Le contrôle des juges du fond
Dans l'affaire jugée le 4 février 2025, le "collectif de lutte contre le financement du discours de haine" est également composé de militants appelant des annonceurs à boycotter la chaîne. Mais celle-ci affirme que certains ont retiré leurs budgets publicitaires, causant un préjudice à CNews. La Cour de cassation, alors que rien ne l'y oblige, rappelle la jurisprudence européenne qui impose aux juges internes de s'assurer qu'une ingérence à la liberté d'expression est "nécessaire dans une société démocratique", et constate qu'en l'espèce ce contrôle de proportionnalité n'a pas été mis en oeuvre. Doit-on en déduire qu'un appel au boycott qui aurait de lourdes conséquences financières, c'est-à-dire qui réussirait, pourrait constituer une infraction ? Il faudra attendra la jurisprudence ultérieure sur l'éventuelle violation de l'article 24 de la loi de 1881 pour obtenir des précisions sur ce point.
En l'espèce en effet, cette lacune des juges du fond n'a aucune importance, car CNews s'était fondé, non sur les délits de presse, mais sur la non-discrimination de l'article 225-1 du code pénal. Or celui-ci ne prévoit aucune discrimination liée à un appel au boycott, ce qui signifie qu'aucune qualification pénale n'était susceptible d'être retenue à l'égard de l'activité du collectif contestataire et de ses membres.
On doit en déduire que la plainte n'avait pas fait l'objet d'une étude juridique bien sérieuse, et la Cour de cassation manifeste, fort discrètement, un certain agacement à l'égard de ce qui constitue, in fine, une procédure bâillon. L'affaire est en effet jugée selon la procédure prévue par l'article 567-1-1 du code de procédure pénale. Il énonce que "lorsque la solution d'une affaire soumise à la chambre criminelle lui paraît s'imposer", elle peut être jugée par une formation réduite de trois magistrats. Celle-ci "déclare non admis les pourvois irrecevables ou non fondés sur un moyen sérieux de cassation". Le plus humiliant pour CNews réside dans le fait que sa plainte n'est pas considérée comme sérieuse. Encore un mauvais coup des juges rouges, certainement tous membres du syndicat de la magistrature.
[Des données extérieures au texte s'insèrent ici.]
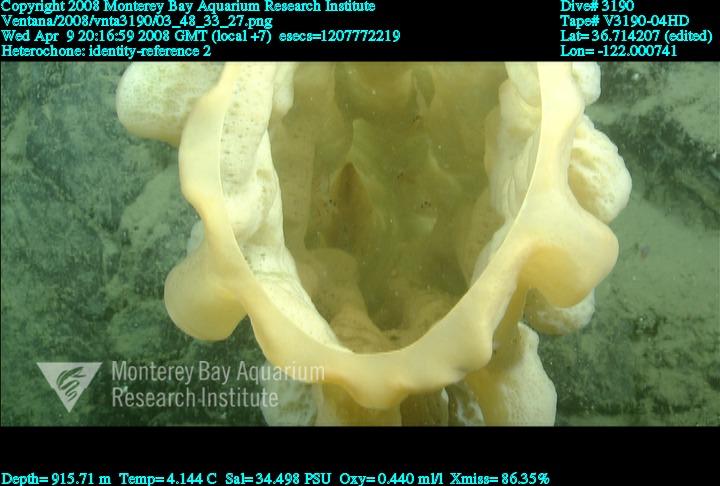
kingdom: Animalia
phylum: Porifera
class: Hexactinellida
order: Sceptrulophora
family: Aphrocallistidae
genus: Heterochone
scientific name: Heterochone
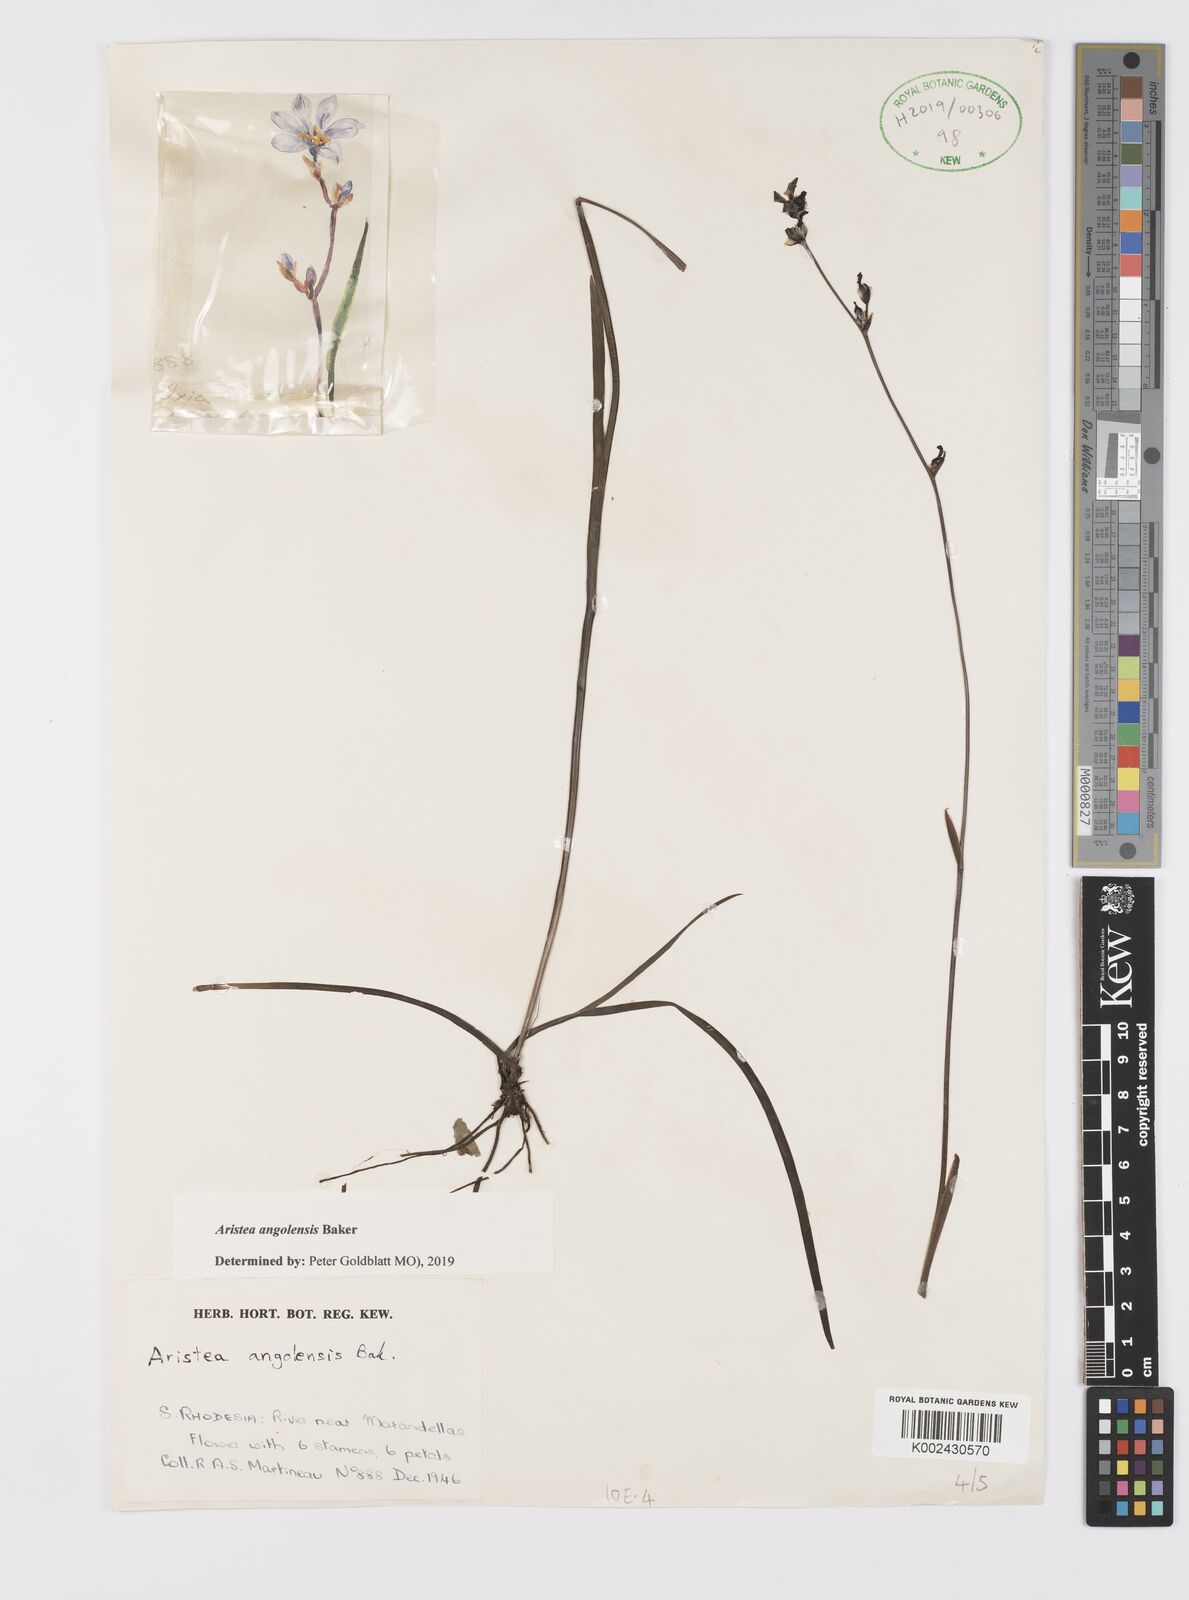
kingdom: Plantae
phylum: Tracheophyta
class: Liliopsida
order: Asparagales
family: Iridaceae
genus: Aristea
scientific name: Aristea angolensis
Nous ne vous remercierons jamais assez pour vos analyses de toutes ces jurisprudences contradictoires. Elles appellent un certain nombre de remarques.
RépondreSupprimer- La lisibilité des décisions de justice. Comment un citoyen normal peut-il se retrouver dans ce maquis de décisions. S'en dégage une impression de flou, voire de contradictions dans l'interprétation des normes en fonction du lieu, du temps, du juge. Une sorte de droit mou comme les montres molles de Salvador Dali. Dès lors, l'on comprend mieux la défiance croissance de nos concitoyens à l'égard de la Justice.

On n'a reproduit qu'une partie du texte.